Social distancing and hygiene considerations
Social distancing will also be a factor when venues open to the public:
“The flow and volume of visitors into the exhibition space will need to be reviewed, and further consideration to be given as to how visitors interact with the exhibits.”
In addition to this, the impact will, he says, be long-lasting. “Until a vaccine is found for COVID-19, I think there will be adjustments to the type of exhibits and experiences created and included in travelling exhibitions.
“For example, modifying touch screen and interactive exhibits to include more sensor technology. This will to minimise the spread of any potential germs. Venues will include more security barriers and queue line systems in the exhibition space.

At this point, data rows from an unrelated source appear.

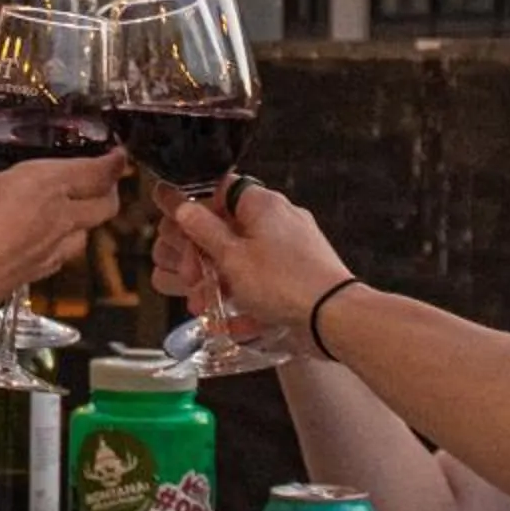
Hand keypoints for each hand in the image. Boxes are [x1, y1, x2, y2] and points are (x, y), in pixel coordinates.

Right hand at [0, 94, 123, 310]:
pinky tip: (47, 239)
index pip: (98, 172)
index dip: (113, 162)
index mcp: (44, 188)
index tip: (118, 154)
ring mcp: (49, 252)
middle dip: (109, 189)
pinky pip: (63, 256)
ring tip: (77, 206)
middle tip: (105, 177)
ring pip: (88, 233)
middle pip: (104, 205)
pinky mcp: (34, 275)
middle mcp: (56, 221)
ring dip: (89, 218)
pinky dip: (65, 242)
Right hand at [157, 179, 354, 333]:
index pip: (219, 190)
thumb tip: (183, 207)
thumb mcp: (232, 257)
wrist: (334, 317)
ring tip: (204, 306)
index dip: (193, 210)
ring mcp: (291, 244)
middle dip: (201, 255)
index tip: (175, 231)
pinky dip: (244, 293)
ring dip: (217, 280)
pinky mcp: (299, 270)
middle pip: (227, 226)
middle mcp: (279, 217)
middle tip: (189, 278)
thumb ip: (203, 230)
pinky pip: (263, 276)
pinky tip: (230, 320)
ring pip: (243, 255)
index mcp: (262, 204)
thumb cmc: (283, 283)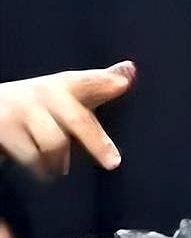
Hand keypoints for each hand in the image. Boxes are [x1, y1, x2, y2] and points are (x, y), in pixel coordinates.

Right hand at [0, 61, 135, 179]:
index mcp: (64, 84)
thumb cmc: (40, 105)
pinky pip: (29, 156)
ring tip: (60, 168)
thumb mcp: (68, 93)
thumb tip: (130, 68)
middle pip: (77, 119)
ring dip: (59, 161)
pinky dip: (39, 167)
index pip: (88, 82)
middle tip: (113, 163)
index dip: (105, 82)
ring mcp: (20, 109)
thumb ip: (100, 83)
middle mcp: (43, 93)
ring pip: (54, 143)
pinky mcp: (1, 127)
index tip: (123, 83)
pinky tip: (40, 168)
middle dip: (97, 142)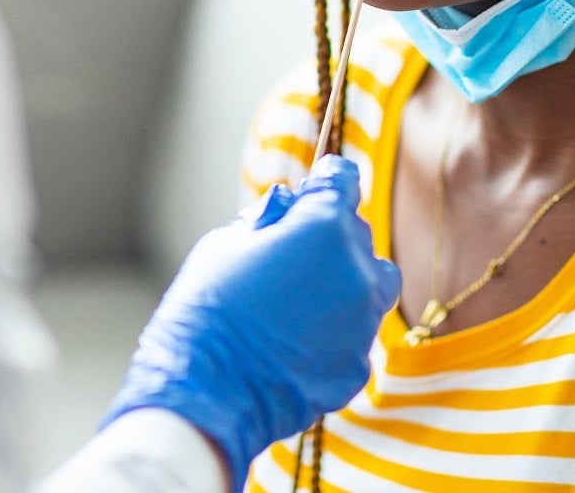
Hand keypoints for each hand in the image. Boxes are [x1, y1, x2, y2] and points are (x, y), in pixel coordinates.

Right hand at [103, 156, 400, 489]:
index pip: (343, 180)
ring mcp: (362, 323)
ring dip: (345, 280)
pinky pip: (355, 333)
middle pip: (358, 234)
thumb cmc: (205, 311)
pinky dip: (334, 330)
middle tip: (289, 251)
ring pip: (372, 284)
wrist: (202, 396)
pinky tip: (295, 341)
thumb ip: (268, 218)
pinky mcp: (356, 367)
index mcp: (324, 227)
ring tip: (299, 298)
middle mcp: (357, 272)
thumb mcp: (226, 243)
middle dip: (330, 234)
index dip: (326, 178)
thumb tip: (287, 204)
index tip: (316, 184)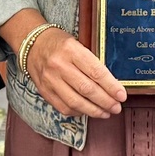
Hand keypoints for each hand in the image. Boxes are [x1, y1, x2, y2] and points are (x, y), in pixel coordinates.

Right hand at [0, 9, 125, 117]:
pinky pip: (64, 107)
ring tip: (106, 112)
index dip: (111, 86)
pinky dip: (79, 112)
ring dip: (94, 110)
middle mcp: (59, 65)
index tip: (121, 95)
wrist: (33, 44)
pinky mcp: (44, 91)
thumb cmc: (60, 43)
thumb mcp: (77, 44)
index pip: (95, 71)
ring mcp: (50, 80)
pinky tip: (88, 111)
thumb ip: (91, 62)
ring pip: (75, 102)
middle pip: (87, 89)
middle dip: (105, 101)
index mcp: (71, 50)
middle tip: (117, 107)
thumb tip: (111, 84)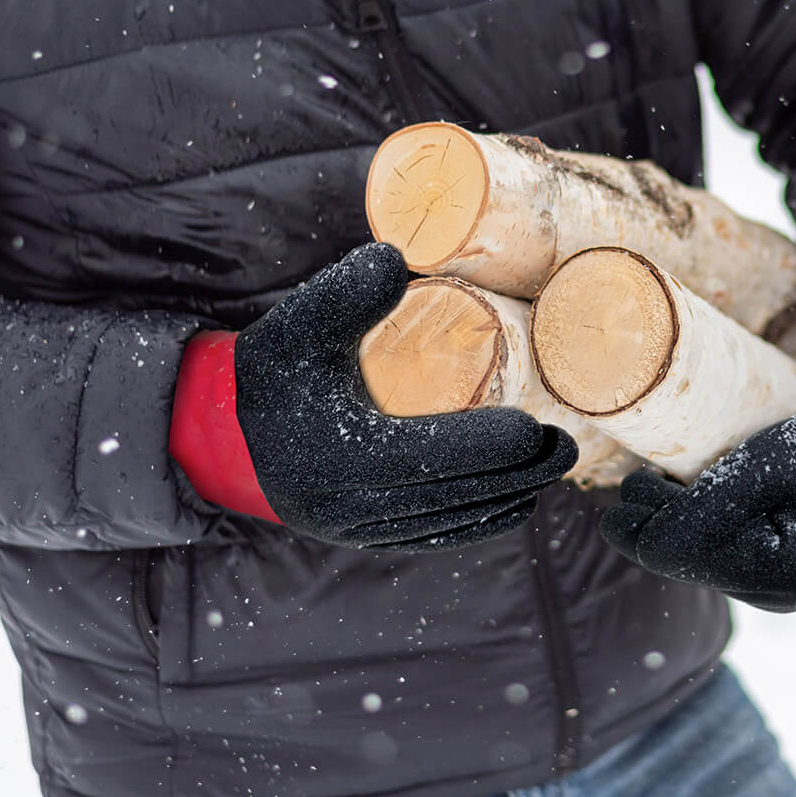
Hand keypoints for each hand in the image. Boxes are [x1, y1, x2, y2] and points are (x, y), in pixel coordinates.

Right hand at [170, 242, 576, 549]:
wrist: (229, 429)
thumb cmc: (274, 369)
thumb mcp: (300, 322)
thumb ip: (346, 290)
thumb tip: (396, 258)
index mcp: (340, 458)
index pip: (430, 458)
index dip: (489, 447)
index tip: (536, 428)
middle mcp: (352, 506)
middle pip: (453, 495)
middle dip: (517, 474)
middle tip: (566, 445)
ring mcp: (359, 530)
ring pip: (450, 521)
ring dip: (508, 499)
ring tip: (553, 468)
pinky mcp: (365, 538)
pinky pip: (434, 536)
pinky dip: (478, 523)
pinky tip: (514, 504)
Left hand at [599, 408, 795, 610]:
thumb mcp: (765, 469)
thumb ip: (704, 508)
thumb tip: (645, 541)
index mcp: (783, 576)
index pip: (686, 559)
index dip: (641, 533)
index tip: (610, 507)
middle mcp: (787, 593)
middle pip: (697, 563)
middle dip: (653, 528)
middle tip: (619, 493)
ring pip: (713, 559)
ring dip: (676, 526)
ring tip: (640, 488)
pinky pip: (737, 553)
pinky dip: (705, 528)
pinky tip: (683, 501)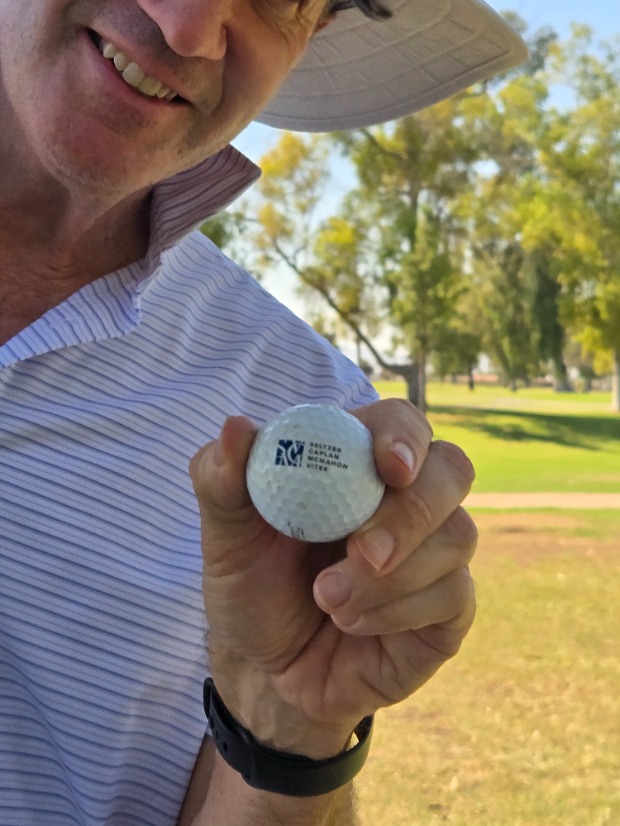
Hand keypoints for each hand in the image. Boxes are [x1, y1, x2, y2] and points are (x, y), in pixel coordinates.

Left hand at [189, 399, 476, 758]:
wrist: (266, 669)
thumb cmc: (252, 587)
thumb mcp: (225, 537)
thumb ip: (222, 480)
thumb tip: (236, 428)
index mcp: (357, 463)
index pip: (402, 423)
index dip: (403, 437)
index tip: (389, 467)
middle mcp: (405, 500)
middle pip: (452, 469)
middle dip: (411, 512)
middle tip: (364, 553)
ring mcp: (434, 553)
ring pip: (458, 535)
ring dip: (391, 578)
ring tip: (327, 601)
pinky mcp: (447, 607)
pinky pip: (455, 595)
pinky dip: (398, 612)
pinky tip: (353, 623)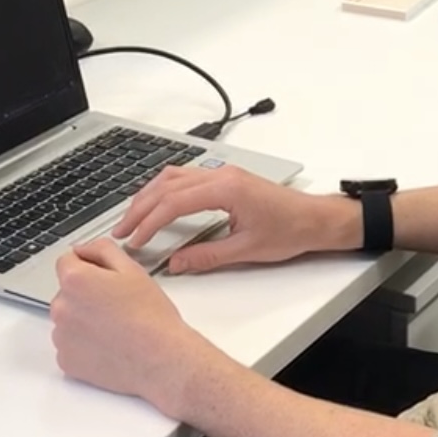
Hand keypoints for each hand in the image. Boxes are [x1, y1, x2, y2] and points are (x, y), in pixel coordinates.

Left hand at [51, 238, 224, 412]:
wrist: (161, 360)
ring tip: (114, 327)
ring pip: (68, 319)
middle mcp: (61, 308)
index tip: (105, 279)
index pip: (67, 262)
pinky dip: (83, 345)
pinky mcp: (66, 362)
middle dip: (86, 294)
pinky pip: (70, 346)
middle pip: (67, 292)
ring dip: (84, 320)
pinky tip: (108, 345)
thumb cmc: (151, 317)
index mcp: (75, 280)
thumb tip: (83, 249)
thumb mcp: (131, 268)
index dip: (89, 266)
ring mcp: (61, 337)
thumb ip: (102, 249)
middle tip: (116, 305)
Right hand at [111, 165, 355, 273]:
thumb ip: (206, 256)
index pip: (173, 202)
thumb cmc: (290, 230)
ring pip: (173, 177)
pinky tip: (156, 204)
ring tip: (132, 219)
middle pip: (166, 185)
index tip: (135, 240)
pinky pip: (185, 178)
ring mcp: (222, 174)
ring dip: (149, 196)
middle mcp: (221, 175)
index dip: (149, 222)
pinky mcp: (225, 179)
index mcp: (225, 188)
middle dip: (140, 208)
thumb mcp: (246, 250)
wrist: (315, 219)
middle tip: (122, 231)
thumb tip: (175, 263)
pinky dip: (164, 191)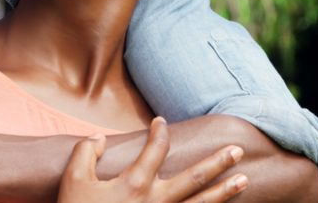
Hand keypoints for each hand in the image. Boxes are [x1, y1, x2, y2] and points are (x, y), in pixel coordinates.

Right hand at [58, 117, 248, 202]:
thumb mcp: (73, 180)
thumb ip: (85, 152)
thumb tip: (99, 138)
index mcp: (134, 184)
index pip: (156, 150)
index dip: (160, 133)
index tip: (160, 123)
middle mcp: (156, 202)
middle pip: (194, 178)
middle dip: (217, 163)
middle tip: (237, 150)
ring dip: (225, 192)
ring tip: (244, 179)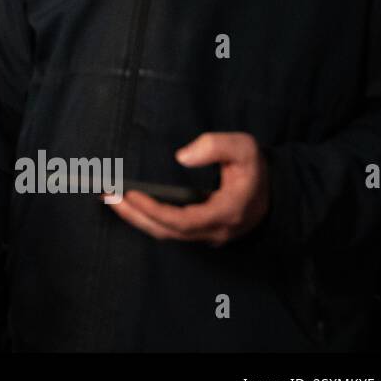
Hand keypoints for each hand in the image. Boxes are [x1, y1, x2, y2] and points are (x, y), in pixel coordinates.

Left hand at [107, 132, 269, 245]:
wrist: (273, 190)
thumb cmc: (255, 167)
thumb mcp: (244, 147)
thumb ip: (216, 146)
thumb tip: (182, 156)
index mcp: (227, 213)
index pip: (183, 221)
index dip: (154, 210)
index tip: (131, 194)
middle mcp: (215, 230)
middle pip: (167, 231)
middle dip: (135, 215)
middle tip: (107, 196)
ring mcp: (207, 234)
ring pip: (166, 233)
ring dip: (136, 218)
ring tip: (109, 198)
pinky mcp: (201, 231)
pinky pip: (170, 229)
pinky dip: (147, 218)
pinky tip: (129, 203)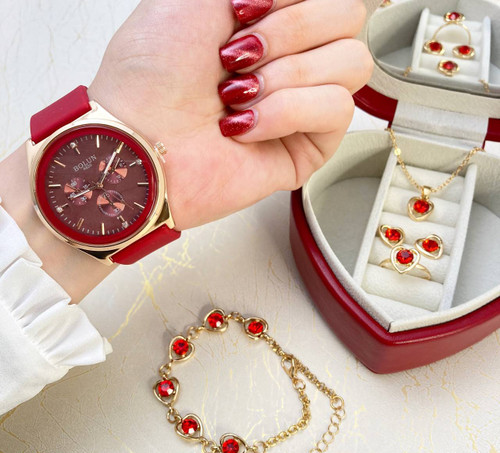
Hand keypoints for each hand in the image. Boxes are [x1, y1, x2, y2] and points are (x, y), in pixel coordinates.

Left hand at [89, 0, 371, 230]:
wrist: (139, 141)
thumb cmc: (152, 75)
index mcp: (269, 19)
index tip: (239, 11)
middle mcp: (290, 59)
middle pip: (349, 18)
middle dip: (289, 31)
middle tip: (237, 57)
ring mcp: (303, 104)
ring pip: (353, 63)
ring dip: (286, 74)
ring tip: (237, 96)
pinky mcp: (308, 146)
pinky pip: (337, 109)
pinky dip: (286, 112)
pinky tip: (246, 126)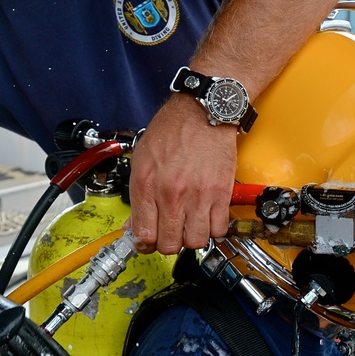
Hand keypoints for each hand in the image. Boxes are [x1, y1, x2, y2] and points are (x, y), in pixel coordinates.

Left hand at [128, 95, 239, 254]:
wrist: (202, 111)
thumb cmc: (172, 130)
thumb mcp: (142, 160)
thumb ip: (137, 196)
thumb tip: (134, 225)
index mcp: (147, 185)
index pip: (144, 234)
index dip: (145, 244)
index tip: (149, 241)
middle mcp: (171, 194)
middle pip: (169, 244)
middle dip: (168, 243)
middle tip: (170, 232)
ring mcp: (198, 195)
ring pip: (195, 241)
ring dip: (192, 238)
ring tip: (190, 225)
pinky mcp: (221, 193)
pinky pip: (219, 229)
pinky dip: (213, 229)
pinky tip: (207, 218)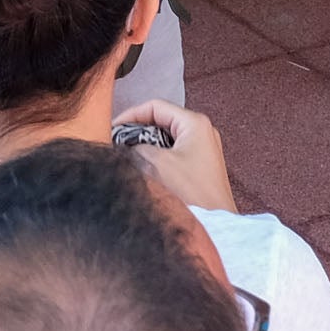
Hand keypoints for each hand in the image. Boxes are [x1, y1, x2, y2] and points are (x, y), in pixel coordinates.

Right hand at [117, 102, 235, 211]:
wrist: (216, 223)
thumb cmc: (193, 192)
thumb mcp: (157, 163)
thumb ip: (137, 146)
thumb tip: (125, 144)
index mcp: (195, 123)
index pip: (156, 106)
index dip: (131, 115)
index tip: (113, 128)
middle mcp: (202, 131)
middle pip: (162, 120)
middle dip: (138, 130)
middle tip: (118, 142)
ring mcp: (204, 148)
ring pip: (167, 137)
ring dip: (147, 145)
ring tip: (128, 155)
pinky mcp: (201, 165)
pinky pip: (174, 152)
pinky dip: (158, 156)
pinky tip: (145, 168)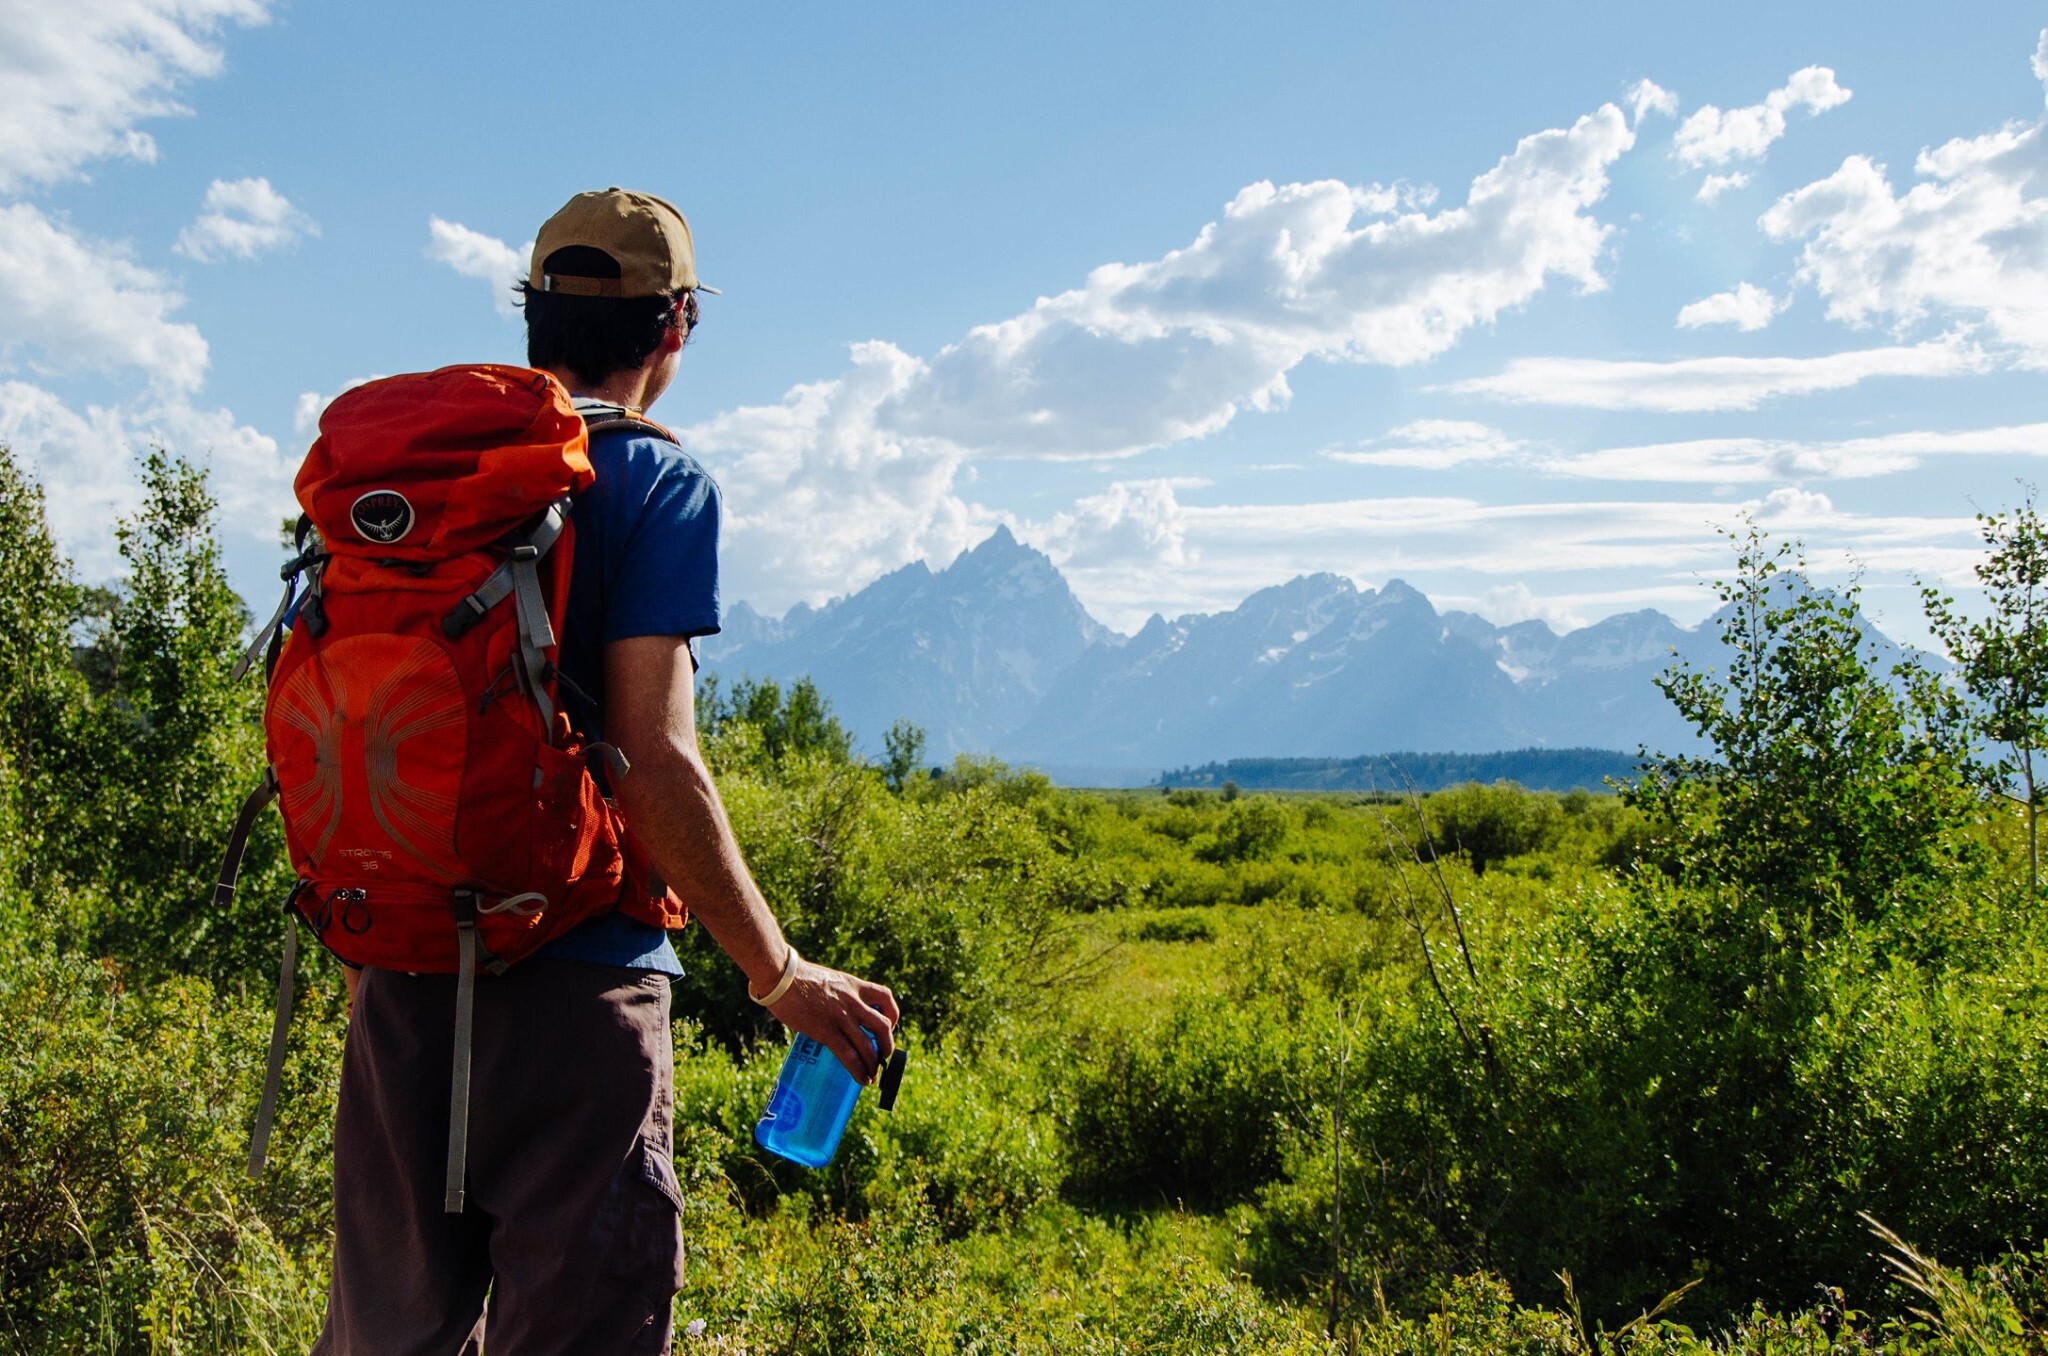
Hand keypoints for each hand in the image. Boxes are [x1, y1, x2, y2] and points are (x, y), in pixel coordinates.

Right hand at [766, 959, 898, 1083]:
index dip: (893, 1015)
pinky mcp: (825, 1031)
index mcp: (853, 985)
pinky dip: (858, 1070)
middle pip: (883, 1026)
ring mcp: (840, 1017)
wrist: (780, 976)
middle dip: (887, 1045)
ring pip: (868, 1045)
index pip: (885, 997)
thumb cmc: (797, 978)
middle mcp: (852, 1001)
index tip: (889, 1026)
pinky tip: (862, 1079)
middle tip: (882, 1056)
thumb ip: (836, 998)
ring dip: (873, 1063)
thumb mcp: (827, 981)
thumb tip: (831, 1019)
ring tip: (872, 1074)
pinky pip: (848, 1055)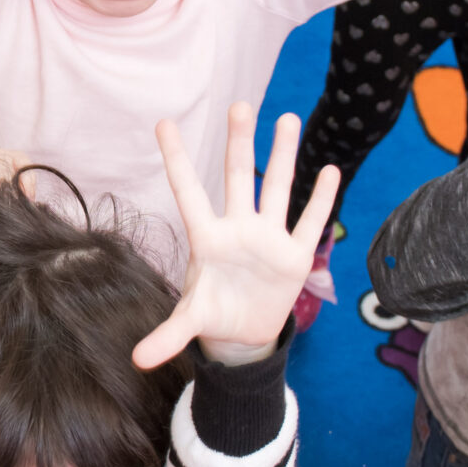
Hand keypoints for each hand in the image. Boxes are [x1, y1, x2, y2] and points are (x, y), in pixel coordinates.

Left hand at [132, 107, 339, 368]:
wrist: (244, 334)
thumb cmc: (212, 314)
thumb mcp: (189, 323)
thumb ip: (166, 336)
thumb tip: (137, 360)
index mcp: (207, 239)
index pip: (188, 191)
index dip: (176, 159)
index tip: (163, 122)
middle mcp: (238, 229)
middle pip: (238, 179)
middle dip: (240, 144)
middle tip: (241, 105)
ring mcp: (268, 238)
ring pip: (277, 189)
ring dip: (284, 156)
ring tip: (287, 118)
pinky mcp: (295, 256)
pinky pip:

“There may also be an increase in the use of larger digital screens. This will assist the display of text and objects and to enable visitors to see the exhibits and content from a distance. The number of exhibits included in the exhibition may need to be reduced to accommodate social distancing, and more venues may adopt timed ticketing to manage visitor flow.”
COVID-19 could stimulate creative innovation in travelling exhibitions
Sanders feels that while the business model of hosting travelling shows, especially where there is a separate charge to enter, will be impacted if visitor capacity is limited, some of the new measures adopted during these uncertain times will encourage creative innovation which will remain in the long term. He says:
“Travelling exhibitions do have the ability to bring fresh audiences and repeat visitors to venues. And, in some cases, they are a cheaper option than producing an exhibition in-house.
“Given the enormous economic impact that COVID-19 has had around the world, the affordability of travelling exhibitions, and the numerous other benefits they offer mean they will remain a very important aspect for venues to help entice visitors back through their doors, and encourage secondary spending, as well as providing unique experiences for audiences to enjoy.”